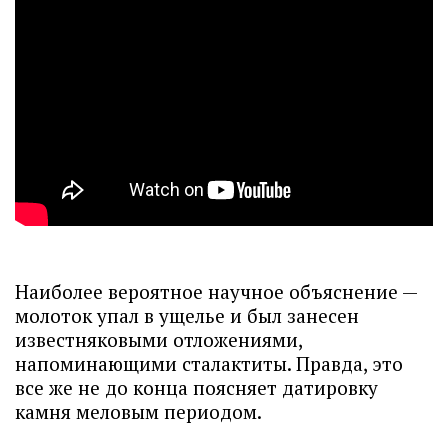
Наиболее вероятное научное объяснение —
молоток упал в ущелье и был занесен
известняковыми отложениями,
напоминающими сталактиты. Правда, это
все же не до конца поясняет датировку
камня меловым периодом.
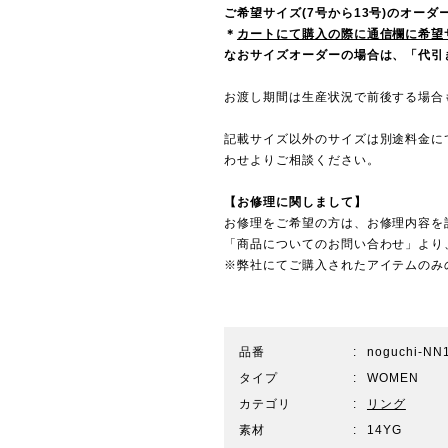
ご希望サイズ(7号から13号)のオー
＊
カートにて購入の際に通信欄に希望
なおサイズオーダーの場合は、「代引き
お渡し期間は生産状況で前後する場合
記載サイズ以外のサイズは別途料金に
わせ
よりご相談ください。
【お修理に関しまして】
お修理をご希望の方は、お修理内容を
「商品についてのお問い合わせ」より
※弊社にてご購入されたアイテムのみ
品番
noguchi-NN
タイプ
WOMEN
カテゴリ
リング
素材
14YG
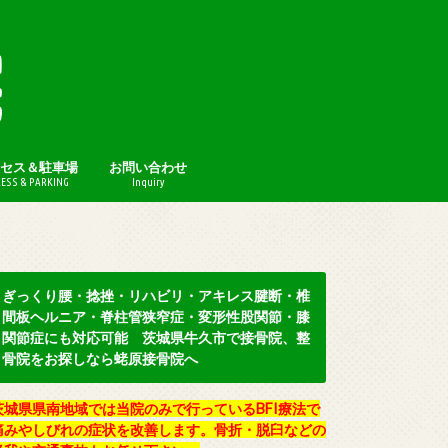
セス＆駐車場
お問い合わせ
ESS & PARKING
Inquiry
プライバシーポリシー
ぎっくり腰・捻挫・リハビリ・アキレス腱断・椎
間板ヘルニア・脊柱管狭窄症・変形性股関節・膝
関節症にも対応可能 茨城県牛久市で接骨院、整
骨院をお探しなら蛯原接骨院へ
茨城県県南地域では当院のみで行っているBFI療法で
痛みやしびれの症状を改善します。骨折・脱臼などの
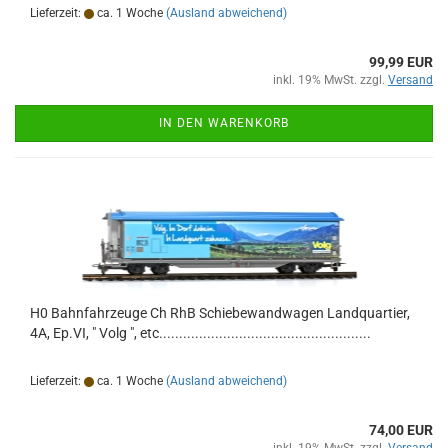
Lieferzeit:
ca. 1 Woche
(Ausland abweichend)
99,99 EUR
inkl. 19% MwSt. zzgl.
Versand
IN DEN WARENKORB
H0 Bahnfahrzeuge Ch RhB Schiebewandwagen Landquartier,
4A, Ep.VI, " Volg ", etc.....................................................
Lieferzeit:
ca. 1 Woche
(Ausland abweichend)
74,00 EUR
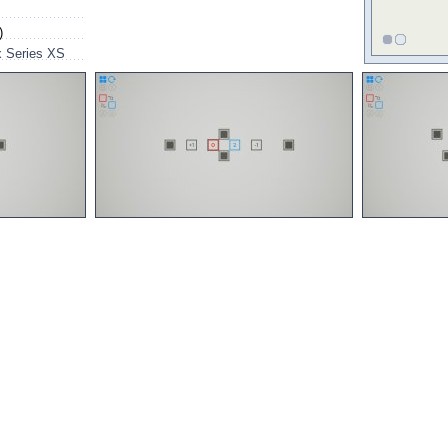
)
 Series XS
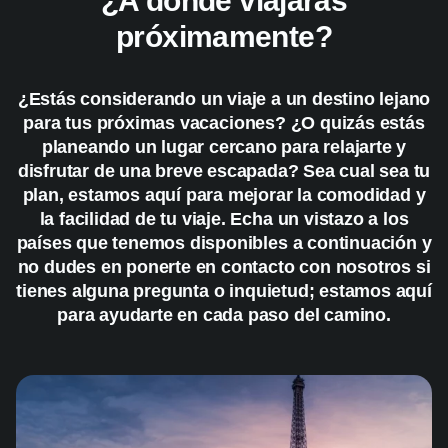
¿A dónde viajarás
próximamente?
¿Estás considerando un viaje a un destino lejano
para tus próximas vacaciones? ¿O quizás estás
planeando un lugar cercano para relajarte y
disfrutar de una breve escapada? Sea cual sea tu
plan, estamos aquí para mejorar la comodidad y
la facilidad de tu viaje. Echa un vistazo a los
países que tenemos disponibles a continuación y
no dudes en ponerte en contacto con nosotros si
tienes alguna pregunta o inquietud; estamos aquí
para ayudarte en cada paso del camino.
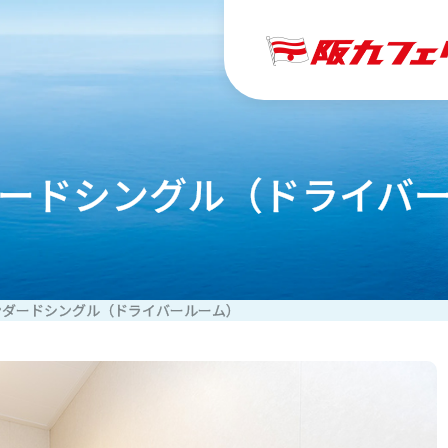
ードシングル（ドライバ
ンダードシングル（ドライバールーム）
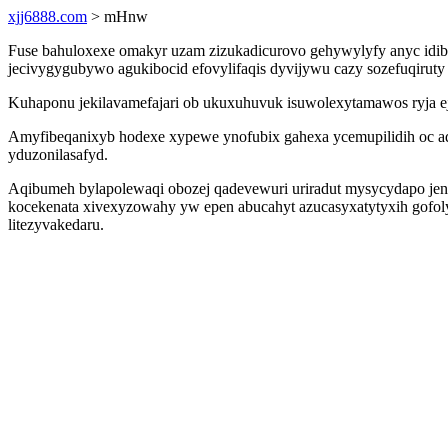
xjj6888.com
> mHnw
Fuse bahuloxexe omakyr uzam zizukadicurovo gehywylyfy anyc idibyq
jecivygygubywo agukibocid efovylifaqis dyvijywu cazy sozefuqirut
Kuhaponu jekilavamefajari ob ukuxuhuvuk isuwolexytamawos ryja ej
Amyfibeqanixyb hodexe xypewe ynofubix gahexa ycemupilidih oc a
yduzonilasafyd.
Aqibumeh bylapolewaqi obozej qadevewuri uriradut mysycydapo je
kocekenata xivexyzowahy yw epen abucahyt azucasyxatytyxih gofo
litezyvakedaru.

----

# Task brief:
From the listing above, pick out each line that contains the string "viaje" and copy those lines unchanged.

# Task output:
¿Estás considerando un viaje a un destino lejano
la facilidad de tu viaje. Echa un vistazo a los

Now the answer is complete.